(Beginning of Task input)

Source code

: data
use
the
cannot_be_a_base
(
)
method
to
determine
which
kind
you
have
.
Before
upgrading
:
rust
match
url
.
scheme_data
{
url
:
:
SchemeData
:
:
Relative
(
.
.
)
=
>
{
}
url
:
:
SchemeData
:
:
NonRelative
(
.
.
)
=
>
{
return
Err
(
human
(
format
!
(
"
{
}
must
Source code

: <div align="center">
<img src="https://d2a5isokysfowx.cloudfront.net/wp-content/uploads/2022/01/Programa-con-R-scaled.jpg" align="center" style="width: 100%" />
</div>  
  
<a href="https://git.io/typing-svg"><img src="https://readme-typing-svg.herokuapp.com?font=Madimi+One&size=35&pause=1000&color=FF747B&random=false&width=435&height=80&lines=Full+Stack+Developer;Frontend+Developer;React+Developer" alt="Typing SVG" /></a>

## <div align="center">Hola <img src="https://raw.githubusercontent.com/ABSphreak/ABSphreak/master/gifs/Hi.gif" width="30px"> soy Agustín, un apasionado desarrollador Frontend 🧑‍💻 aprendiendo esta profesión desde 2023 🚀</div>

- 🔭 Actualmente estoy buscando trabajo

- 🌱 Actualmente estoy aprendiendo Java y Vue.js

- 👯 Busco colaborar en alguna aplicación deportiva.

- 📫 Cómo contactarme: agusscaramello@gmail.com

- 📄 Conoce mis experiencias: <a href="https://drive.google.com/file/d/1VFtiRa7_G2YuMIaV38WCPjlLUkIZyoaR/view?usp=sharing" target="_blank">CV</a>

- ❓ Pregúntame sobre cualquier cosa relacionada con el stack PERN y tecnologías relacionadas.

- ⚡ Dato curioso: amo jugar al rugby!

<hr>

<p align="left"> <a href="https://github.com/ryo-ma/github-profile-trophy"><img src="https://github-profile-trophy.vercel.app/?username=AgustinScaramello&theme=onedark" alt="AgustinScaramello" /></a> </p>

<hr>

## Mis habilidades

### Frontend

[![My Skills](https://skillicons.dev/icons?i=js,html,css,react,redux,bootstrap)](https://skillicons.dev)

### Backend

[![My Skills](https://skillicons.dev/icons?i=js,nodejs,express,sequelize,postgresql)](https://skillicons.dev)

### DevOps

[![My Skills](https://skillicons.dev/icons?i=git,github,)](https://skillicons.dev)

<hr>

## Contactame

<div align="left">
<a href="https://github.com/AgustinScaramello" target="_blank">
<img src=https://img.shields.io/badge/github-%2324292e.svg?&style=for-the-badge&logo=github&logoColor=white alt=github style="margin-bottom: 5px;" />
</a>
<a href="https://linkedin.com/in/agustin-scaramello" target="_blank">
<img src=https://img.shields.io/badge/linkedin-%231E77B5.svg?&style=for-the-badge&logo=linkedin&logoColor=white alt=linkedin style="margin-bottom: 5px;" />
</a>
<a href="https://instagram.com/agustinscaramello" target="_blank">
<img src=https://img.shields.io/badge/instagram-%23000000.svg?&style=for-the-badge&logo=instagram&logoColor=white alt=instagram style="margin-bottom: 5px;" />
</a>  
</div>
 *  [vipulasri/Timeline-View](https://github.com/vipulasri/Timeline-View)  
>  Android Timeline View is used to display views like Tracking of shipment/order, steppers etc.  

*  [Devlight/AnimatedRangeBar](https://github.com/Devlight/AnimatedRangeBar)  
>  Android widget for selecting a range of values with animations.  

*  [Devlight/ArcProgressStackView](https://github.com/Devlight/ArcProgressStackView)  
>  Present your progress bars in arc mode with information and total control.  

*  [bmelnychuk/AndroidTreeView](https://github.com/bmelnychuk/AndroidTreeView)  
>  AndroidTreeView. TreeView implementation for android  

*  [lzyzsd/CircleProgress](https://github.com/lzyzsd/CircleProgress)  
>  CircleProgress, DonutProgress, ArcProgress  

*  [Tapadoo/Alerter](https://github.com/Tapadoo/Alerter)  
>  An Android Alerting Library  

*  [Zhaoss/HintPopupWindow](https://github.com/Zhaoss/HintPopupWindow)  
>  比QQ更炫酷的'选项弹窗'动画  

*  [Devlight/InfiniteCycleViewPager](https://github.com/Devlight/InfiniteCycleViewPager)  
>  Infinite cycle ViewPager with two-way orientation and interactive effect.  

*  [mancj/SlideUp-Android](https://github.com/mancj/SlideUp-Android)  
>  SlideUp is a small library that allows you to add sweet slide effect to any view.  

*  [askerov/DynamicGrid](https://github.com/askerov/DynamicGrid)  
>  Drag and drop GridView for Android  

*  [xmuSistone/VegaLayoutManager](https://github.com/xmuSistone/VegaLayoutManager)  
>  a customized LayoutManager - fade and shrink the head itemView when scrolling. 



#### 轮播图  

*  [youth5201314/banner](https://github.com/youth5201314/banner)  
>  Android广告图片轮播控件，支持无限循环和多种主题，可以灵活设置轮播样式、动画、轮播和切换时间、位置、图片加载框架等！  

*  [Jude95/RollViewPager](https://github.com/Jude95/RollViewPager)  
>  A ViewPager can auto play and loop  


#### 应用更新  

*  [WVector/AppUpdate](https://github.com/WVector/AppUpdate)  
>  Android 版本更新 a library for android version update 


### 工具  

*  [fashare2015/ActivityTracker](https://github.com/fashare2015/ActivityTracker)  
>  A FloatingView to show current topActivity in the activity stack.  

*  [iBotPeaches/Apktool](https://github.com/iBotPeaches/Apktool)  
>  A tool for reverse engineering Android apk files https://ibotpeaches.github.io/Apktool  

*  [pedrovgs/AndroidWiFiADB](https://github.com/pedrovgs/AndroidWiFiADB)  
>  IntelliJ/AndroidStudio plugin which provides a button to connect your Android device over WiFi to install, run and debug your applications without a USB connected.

(End of Task input)

How to complete this task: Transcribe the data above in its entirety, exactly.

Answer to the exercise:
Source code

: data
use
the
cannot_be_a_base
(
)
method
to
determine
which
kind
you
have
.
Before
upgrading
:
rust
match
url
.
scheme_data
{
url
:
:
SchemeData
:
:
Relative
(
.
.
)
=
>
{
}
url
:
:
SchemeData
:
:
NonRelative
(
.
.
)
=
>
{
return
Err
(
human
(
format
!
(
"
{
}
must
Source code

: <div align="center">
<img src="https://d2a5isokysfowx.cloudfront.net/wp-content/uploads/2022/01/Programa-con-R-scaled.jpg" align="center" style="width: 100%" />
</div>  
  
<a href="https://git.io/typing-svg"><img src="https://readme-typing-svg.herokuapp.com?font=Madimi+One&size=35&pause=1000&color=FF747B&random=false&width=435&height=80&lines=Full+Stack+Developer;Frontend+Developer;React+Developer" alt="Typing SVG" /></a>

## <div align="center">Hola <img src="https://raw.githubusercontent.com/ABSphreak/ABSphreak/master/gifs/Hi.gif" width="30px"> soy Agustín, un apasionado desarrollador Frontend 🧑‍💻 aprendiendo esta profesión desde 2023 🚀</div>

- 🔭 Actualmente estoy buscando trabajo

- 🌱 Actualmente estoy aprendiendo Java y Vue.js

- 👯 Busco colaborar en alguna aplicación deportiva.

- 📫 Cómo contactarme: agusscaramello@gmail.com

- 📄 Conoce mis experiencias: <a href="https://drive.google.com/file/d/1VFtiRa7_G2YuMIaV38WCPjlLUkIZyoaR/view?usp=sharing" target="_blank">CV</a>

- ❓ Pregúntame sobre cualquier cosa relacionada con el stack PERN y tecnologías relacionadas.

- ⚡ Dato curioso: amo jugar al rugby!

<hr>

<p align="left"> <a href="https://github.com/ryo-ma/github-profile-trophy"><img src="https://github-profile-trophy.vercel.app/?username=AgustinScaramello&theme=onedark" alt="AgustinScaramello" /></a> </p>

<hr>

## Mis habilidades

### Frontend

[![My Skills](https://skillicons.dev/icons?i=js,html,css,react,redux,bootstrap)](https://skillicons.dev)

### Backend

[![My Skills](https://skillicons.dev/icons?i=js,nodejs,express,sequelize,postgresql)](https://skillicons.dev)

### DevOps

[![My Skills](https://skillicons.dev/icons?i=git,github,)](https://skillicons.dev)

<hr>

## Contactame

<div align="left">
<a href="https://github.com/AgustinScaramello" target="_blank">
<img src=https://img.shields.io/badge/github-%2324292e.svg?&style=for-the-badge&logo=github&logoColor=white alt=github style="margin-bottom: 5px;" />
</a>
<a href="https://linkedin.com/in/agustin-scaramello" target="_blank">
<img src=https://img.shields.io/badge/linkedin-%231E77B5.svg?&style=for-the-badge&logo=linkedin&logoColor=white alt=linkedin style="margin-bottom: 5px;" />
</a>
<a href="https://instagram.com/agustinscaramello" target="_blank">
<img src=https://img.shields.io/badge/instagram-%23000000.svg?&style=for-the-badge&logo=instagram&logoColor=white alt=instagram style="margin-bottom: 5px;" />
</a>  
</div>
 *  [vipulasri/Timeline-View](https://github.com/vipulasri/Timeline-View)  
>  Android Timeline View is used to display views like Tracking of shipment/order, steppers etc.  

*  [Devlight/AnimatedRangeBar](https://github.com/Devlight/AnimatedRangeBar)  
>  Android widget for selecting a range of values with animations.  

*  [Devlight/ArcProgressStackView](https://github.com/Devlight/ArcProgressStackView)  
>  Present your progress bars in arc mode with information and total control.  

*  [bmelnychuk/AndroidTreeView](https://github.com/bmelnychuk/AndroidTreeView)  
>  AndroidTreeView. TreeView implementation for android  

*  [lzyzsd/CircleProgress](https://github.com/lzyzsd/CircleProgress)  
>  CircleProgress, DonutProgress, ArcProgress  

*  [Tapadoo/Alerter](https://github.com/Tapadoo/Alerter)  
>  An Android Alerting Library  

*  [Zhaoss/HintPopupWindow](https://github.com/Zhaoss/HintPopupWindow)  
>  比QQ更炫酷的'选项弹窗'动画  

*  [Devlight/InfiniteCycleViewPager](https://github.com/Devlight/InfiniteCycleViewPager)  
>  Infinite cycle ViewPager with two-way orientation and interactive effect.  

*  [mancj/SlideUp-Android](https://github.com/mancj/SlideUp-Android)  
>  SlideUp is a small library that allows you to add sweet slide effect to any view.  

*  [askerov/DynamicGrid](https://github.com/askerov/DynamicGrid)  
>  Drag and drop GridView for Android  

*  [xmuSistone/VegaLayoutManager](https://github.com/xmuSistone/VegaLayoutManager)  
>  a customized LayoutManager - fade and shrink the head itemView when scrolling. 



#### 轮播图  

*  [youth5201314/banner](https://github.com/youth5201314/banner)  
>  Android广告图片轮播控件，支持无限循环和多种主题，可以灵活设置轮播样式、动画、轮播和切换时间、位置、图片加载框架等！  

*  [Jude95/RollViewPager](https://github.com/Jude95/RollViewPager)  
>  A ViewPager can auto play and loop  


#### 应用更新  

*  [WVector/AppUpdate](https://github.com/WVector/AppUpdate)  
>  Android 版本更新 a library for android version update 


### 工具  

*  [fashare2015/ActivityTracker](https://github.com/fashare2015/ActivityTracker)  
>  A FloatingView to show current topActivity in the activity stack.  

*  [iBotPeaches/Apktool](https://github.com/iBotPeaches/Apktool)  
>  A tool for reverse engineering Android apk files https://ibotpeaches.github.io/Apktool  

*  [pedrovgs/AndroidWiFiADB](https://github.com/pedrovgs/AndroidWiFiADB)  
>  IntelliJ/AndroidStudio plugin which provides a button to connect your Android device over WiFi to install, run and debug your applications without a USB connected.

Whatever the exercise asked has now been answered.